* [Extracted text]:
2005 Pakistani television sitcom

Rubber Band is a Pakistani sitcom that first aired on ARY Digital in 2005. It was written by Vasay Chaudhry and directed by Ahmed Ali Butt, who also stars in the series. The series is set at the National College of Arts in Lahore and centres on a group of college students with an interest in music. Following its initial run on ARY Digital, the series was also broadcast on ARY Musik, a sister channel. According to the list of ARY Digital programmes, the series aired between 2005 and 2014.

== Plot ==
The series follows a group of students at a Lahore arts college who share a passion for music. Storylines address themes common to Pakistani college life, including peer pressure, relationship difficulties, and ragging. The series also incorporates parodies of well-known Pakistani musicians and music videos.

== Cast ==
- Ahmed Ali Butt
- Vasay Chaudhry
- Ismail Tara
- Tariq Amin
- Saami Muzzafar
- Abbas Hassan
- Bobby Jazavi
- Saad Azhar
- Maheen
- Fiza Anwar
- Muhammad Ali Jaan

== Production ==
The series was filmed at the National College of Arts in Lahore. Each episode runs for approximately twenty minutes. The opening theme is a medley drawing on songs by Pakistani acts including Noori, Fuzön, and Junoon, combined with original material performed by The Rubber Band. The series title takes its name from a real Pakistani alternative rock band of the same name, of which Ahmed Ali Butt was a member and in which he performed alongside Abid Khan, Salman Albert, and Waqar Khan.

The series followed Ahmed Ali Butt and Vasay Chaudhry's earlier collaboration on Jutt and Bond, a sitcom that had aired on Indus Vision.

* [Given records]:
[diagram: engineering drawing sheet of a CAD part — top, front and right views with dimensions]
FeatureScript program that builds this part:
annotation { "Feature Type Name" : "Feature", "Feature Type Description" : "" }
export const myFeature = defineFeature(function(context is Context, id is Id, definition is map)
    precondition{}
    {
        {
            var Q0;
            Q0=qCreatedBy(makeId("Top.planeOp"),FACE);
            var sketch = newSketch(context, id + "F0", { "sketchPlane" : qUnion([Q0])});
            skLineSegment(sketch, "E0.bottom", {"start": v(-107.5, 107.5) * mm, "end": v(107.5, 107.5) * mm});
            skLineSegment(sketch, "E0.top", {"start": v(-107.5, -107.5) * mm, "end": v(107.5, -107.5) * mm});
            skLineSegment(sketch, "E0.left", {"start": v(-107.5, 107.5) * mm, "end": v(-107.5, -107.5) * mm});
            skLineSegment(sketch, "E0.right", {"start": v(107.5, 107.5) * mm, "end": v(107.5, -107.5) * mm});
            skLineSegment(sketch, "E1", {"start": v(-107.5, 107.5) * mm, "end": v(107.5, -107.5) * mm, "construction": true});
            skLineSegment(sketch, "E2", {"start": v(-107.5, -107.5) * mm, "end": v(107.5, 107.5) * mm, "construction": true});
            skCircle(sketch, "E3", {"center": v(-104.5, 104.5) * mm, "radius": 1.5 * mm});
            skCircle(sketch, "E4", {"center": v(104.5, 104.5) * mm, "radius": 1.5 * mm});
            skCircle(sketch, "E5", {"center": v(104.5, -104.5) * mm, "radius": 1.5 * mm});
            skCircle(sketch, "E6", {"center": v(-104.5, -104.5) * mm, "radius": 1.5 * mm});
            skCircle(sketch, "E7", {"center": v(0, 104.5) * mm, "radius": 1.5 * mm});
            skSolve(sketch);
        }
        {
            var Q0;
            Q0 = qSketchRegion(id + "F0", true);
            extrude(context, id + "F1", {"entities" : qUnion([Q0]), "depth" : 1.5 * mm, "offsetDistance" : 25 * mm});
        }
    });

* [Exercises]:
a. Retype the passage of the Rubber Band text that begins at the words "2005 Pakistani television" and stops after the words "and music videos.".
b. According to the Rubber Band text, which channel first aired the sitcom?
c. Translate this sentence from the Rubber Band text into Spanish: "Each episode runs for approximately twenty minutes."
Rely only on the Rubber Band text for your answers.

* [Answers given]:
a.
2005 Pakistani television sitcom

Rubber Band is a Pakistani sitcom that first aired on ARY Digital in 2005. It was written by Vasay Chaudhry and directed by Ahmed Ali Butt, who also stars in the series. The series is set at the National College of Arts in Lahore and centres on a group of college students with an interest in music. Following its initial run on ARY Digital, the series was also broadcast on ARY Musik, a sister channel. According to the list of ARY Digital programmes, the series aired between 2005 and 2014.

== Plot ==
The series follows a group of students at a Lahore arts college who share a passion for music. Storylines address themes common to Pakistani college life, including peer pressure, relationship difficulties, and ragging. The series also incorporates parodies of well-known Pakistani musicians and music videos.

b. ARY Digital

c. Cada episodio dura aproximadamente veinte minutos.